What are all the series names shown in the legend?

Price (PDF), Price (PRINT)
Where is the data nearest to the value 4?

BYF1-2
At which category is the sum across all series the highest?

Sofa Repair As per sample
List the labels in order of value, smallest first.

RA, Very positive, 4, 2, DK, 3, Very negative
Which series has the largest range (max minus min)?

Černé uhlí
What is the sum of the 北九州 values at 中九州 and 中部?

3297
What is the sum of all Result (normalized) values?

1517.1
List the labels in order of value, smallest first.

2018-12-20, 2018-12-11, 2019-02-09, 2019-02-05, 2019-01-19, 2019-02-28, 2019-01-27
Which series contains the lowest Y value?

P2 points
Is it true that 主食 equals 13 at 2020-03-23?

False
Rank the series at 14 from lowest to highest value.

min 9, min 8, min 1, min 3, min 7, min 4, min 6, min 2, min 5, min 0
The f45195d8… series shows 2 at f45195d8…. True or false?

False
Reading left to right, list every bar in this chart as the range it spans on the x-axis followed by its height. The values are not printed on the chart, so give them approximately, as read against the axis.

**POLECENIE**
Przepisz wszystkie powyższe pozycje jako tabelę Markdown z kolumnami „Nr” i „Wiersz”. Puste wiersze pomiń.

**ODPOWIEDŹ**
| Nr | Wiersz |
|---|---|
| 1 | What are all the series names shown in the legend? |
| 2 | Price (PDF), Price (PRINT) |
| 3 | Where is the data nearest to the value 4? |
| 4 | BYF1-2 |
| 5 | At which category is the sum across all series the highest? |
| 6 | Sofa Repair As per sample |
| 7 | List the labels in order of value, smallest first. |
| 8 | RA, Very positive, 4, 2, DK, 3, Very negative |
| 9 | Which series has the largest range (max minus min)? |
| 10 | Černé uhlí |
| 11 | What is the sum of the 北九州 values at 中九州 and 中部? |
| 12 | 3297 |
| 13 | What is the sum of all Result (normalized) values? |
| 14 | 1517.1 |
| 15 | List the labels in order of value, smallest first. |
| 16 | 2018-12-20, 2018-12-11, 2019-02-09, 2019-02-05, 2019-01-19, 2019-02-28, 2019-01-27 |
| 17 | Which series contains the lowest Y value? |
| 18 | P2 points |
| 19 | Is it true that 主食 equals 13 at 2020-03-23? |
| 20 | False |
| 21 | Rank the series at 14 from lowest to highest value. |
| 22 | min 9, min 8, min 1, min 3, min 7, min 4, min 6, min 2, min 5, min 0 |
| 23 | The f45195d8… series shows 2 at f45195d8…. True or false? |
| 24 | False |
| 25 | Reading left to right, list every bar in this chart as the range it spans on the x-axis followed by its height. The values are not printed on the chart, so give them approximately, as read against the axis. |